Beyrer — a professor of medicine and the inaugural Desmond M. Tutu Professor in Public Health and Human Rights at Johns Hopkins University — noted the “tremendous and heartening increase in treatment…About 65% of people living with the virus have at least been started on treatment. But primary prevention has really proven to be enormously difficult. And that is true in sub-Saharan Africa, it’s true in South and Southeast Asia, but it’s also where we are having the biggest challenges in the U.S.”

Discussing the gains around health and human rights during the past decades, he noted that “HIV has really led the way there and helped pioneer [the] associations” between improved healthcare and the rights of individuals to quality care. “When you look, for example, at the whole issue of gender and sexual minority rights in so many countries, it’s really in the HIV space that LGBTQ people have any voice at all…to engage with their governments and funders and other stakeholders,” he said.

Listen to the full interview at CSIS, Apple Podcasts, Spotify, TuneIn or Stitcher.

Beyrer, who holds joint appointments in epidemiology, international health, health, behavior and society, and nursing, is the founding director of the Center for Public Health and Human Rights at the Johns Hopkins Bloomberg School of Public Health. He serves as associate director of the university’s Center for Global Health and Center for AIDS Research; and is past president of the International AIDS Society, the world’s largest body of HIV professionals.
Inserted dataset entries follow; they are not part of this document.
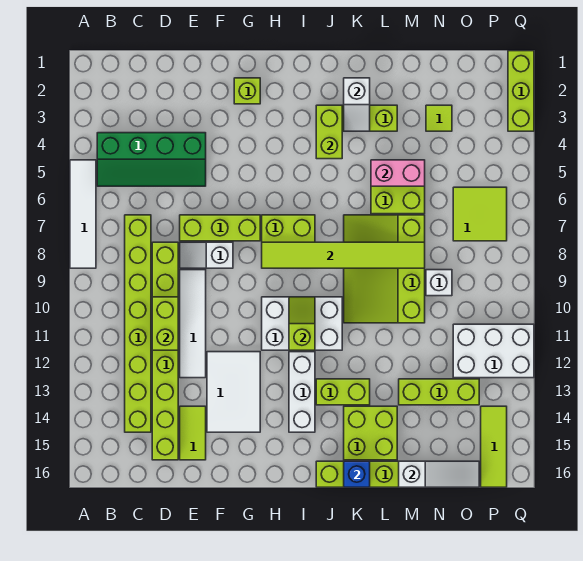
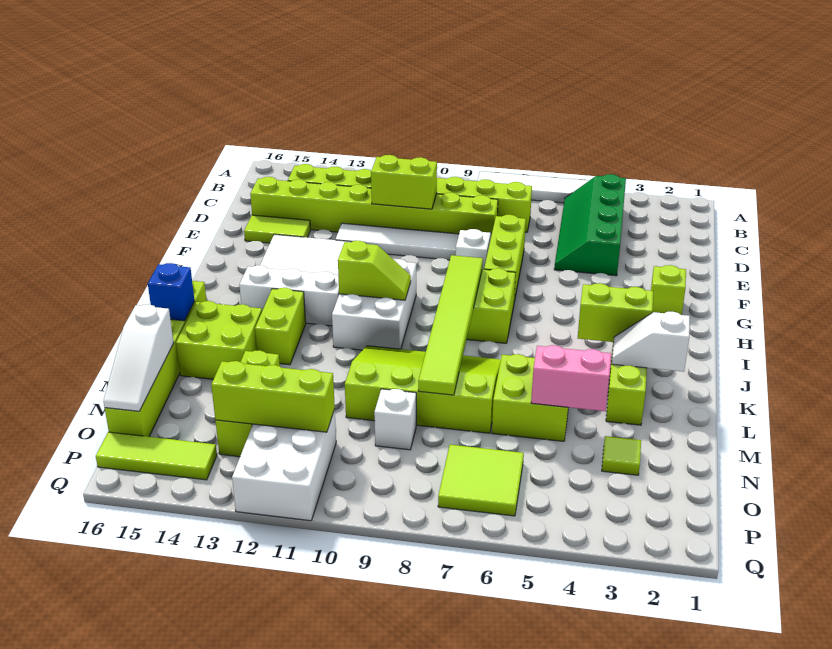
pink 1x2 brick [371,160,425,186] -> pink 1x2 brick turned to [531,345,612,411]
lime 1x3 brick [508,51,534,131] -> lime 1x3 brick moved to [211,361,335,432]

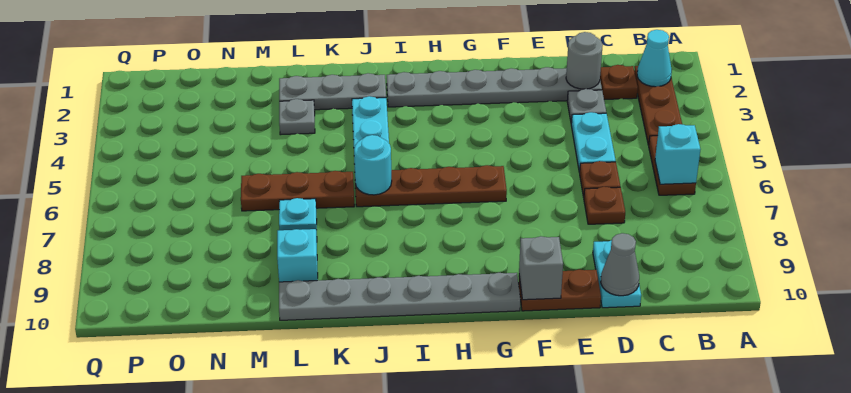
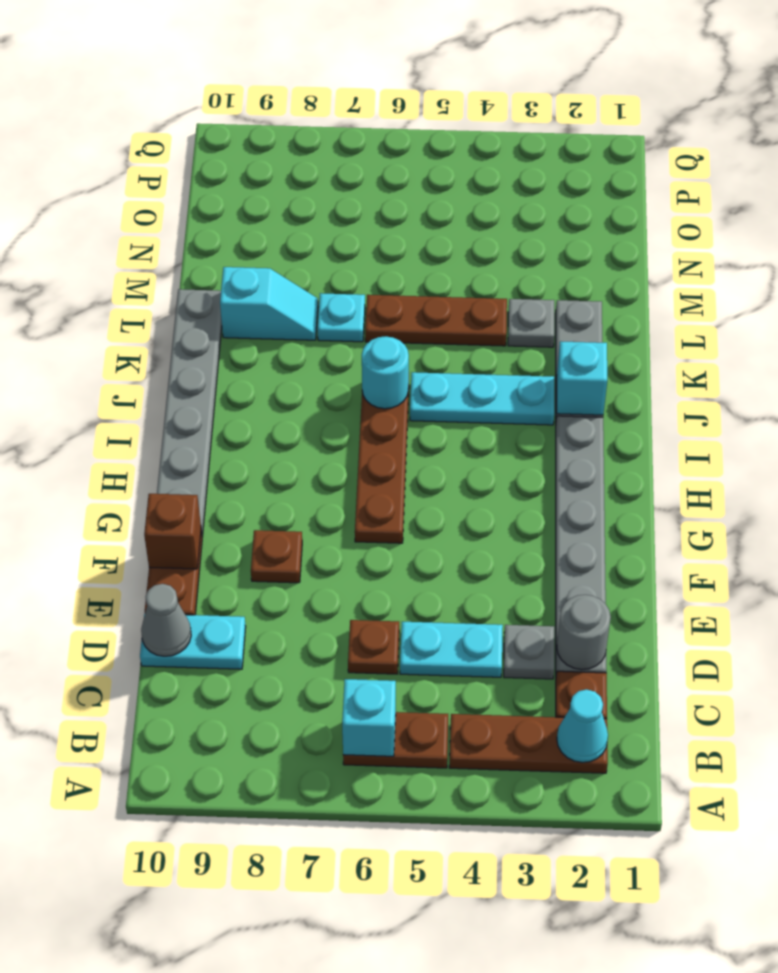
brown 1x1 plate [584,187,625,224] -> brown 1x1 plate moved to [251,530,302,583]
grey 1x1 brick [519,236,563,300] -> brown 1x1 brick [144,494,201,569]
none -> cyan 1x1 brick [557,341,607,415]
brown 1x3 plate [241,171,354,211] -> brown 1x3 plate turned to [365,295,507,346]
He is the author of more than 330 papers and the author or editor of six books, including “War in the Blood: Sex Politics and AIDS in Southeast Asia” and “Public Health and Human Rights: Evidence-Based Approaches.” He has testified before the U.S. Senate and House of Representatives regarding HIV/AIDS and human rights, and has served on the Scientific Advisory Board for the U.S. President’s Emergency Plan for AIDS Relief for the Obama Administration. He has also advised organizations including the National Institutes of Health, the World Bank, the World Health Organization, the Open Society Foundations and many others. In 2016, he served as chair of the biennial International AIDS Conference held in Durban, South Africa.

At HWS, Beyrer majored in history, graduated cum laude and was elected Phi Beta Kappa. After spending time abroad in Sri Lanka, he returned to the United States and graduated from medical school at SUNY Downstate in Brooklyn, N.Y., where he first encountered AIDS among the large Haitian population as well as the city’s gay population.

He later earned a Master’s of Public Health at Johns Hopkins School of Public Health and conducted public health research and fieldwork, particularly in Thailand and Southeast Asia. From 1992 to 1996, he served as field director of the Thai PAVE and HIVNET studies based in Chiang Mai, northern Thailand. Beyrer has also conducted extensive research in the epidemiology of HIV in Thailand, Myanmar, China, India and across Southeast Asia; in Russia and Kazakhstan, in Malawi, South Africa, and the U.S.

In 2014, he was elected to membership in the U.S. National Academy of Medicine. That same year, he delivered the Convocation address to graduating Hobart and William Smith students. In 2013, he became the 36th recipient of the Medal of Excellence, Hobart College Alumni Association’s highest honor.